Ricos sim são os que têm os melhores entretenimentos. Numa mansão houve o maior primor para receber os convidados para uma festa. Homens e mulheres da mais alta sociedade compareceram. Seus trajares até eram exorbitantes. Lá também esteve um rapaz inebriado com aquele ambiente. Devido algum exagero pelo que consumiu de quitutes e da refeição tão requintada ele se viu na necessidade de ir ao banheiro. Não conseguiu porque sempre todos os banheiros já estavam ocupados. A situação dele foi cada vez mais se tornando insuportável. Ocultamente retirou-se da festa e se dirigiu ao jardim daquela mansão. Lá, sobre o verde da grama e rodeado por lindas flores, às escondidas ele se aliviou do que interiormente o importunava. Mas, quis olhar para o que tinha despejado e não viu nada.
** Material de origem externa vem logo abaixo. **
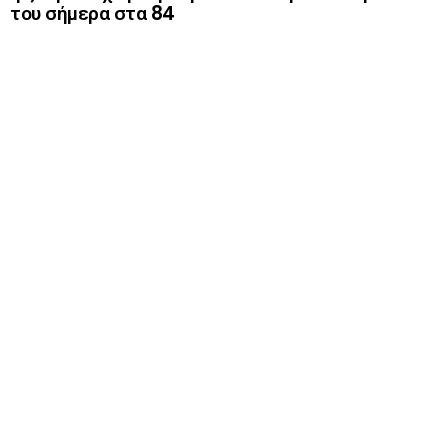
του σήμερα στα 84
Que estranho, pensou. Eu me aliviei sim, com certeza. Olhou mais atentamente, procurou e procurou e nada encontrou. Será que tudo tão estranho foi causado pela embriaguês? Poderia ter sido sim e assim pensando naquele fato incógnito ele retornou para a festa. E naquele transcorrer entre música suave, bebidas finas e as conversas intelectuais entre os convidados a noite tranquilamente terminou para dar vez ao sol da manhã com todo o seu esplendor. Aquele rapaz ainda inebriado com aquele ambiente para os privilegiados pela vida foi o último a sair daquela mansão. Já estava esquecido daquela sua incógnita da madruga e ao ver um senhor muito simples no jardim, o jardineiro, e ele querendo demonstrar simpatia com o próximo, sorridente cumprimentou aquele senhor:

--Olá, Bom-dia, lindo dia, não?

--Bom-dia uma ova. Se eu visse o FDP que cagou em cima da tartaruga eu o mataria. Coitada, ela já é bem velha e doente e teve que ficar andando pra cá e prá lá com aquele peso fedido sobre ela.

--Ah é? Nossa! Quem teria feito essa maldade e...

Na revolta do jardineiro ficou desfeita a incógnita vivida pelo rapaz durante a madrugada. Ainda bem que aquele caso insólito teve solução para ele. Com ou sem tartaruga as noites dos ricos são muito mais elegantes e deliciosas do que as noites dos pobres. Para estes as noites só servem para eles dormirem e para se esquecerem de suas rotinas diárias e enfadonhas.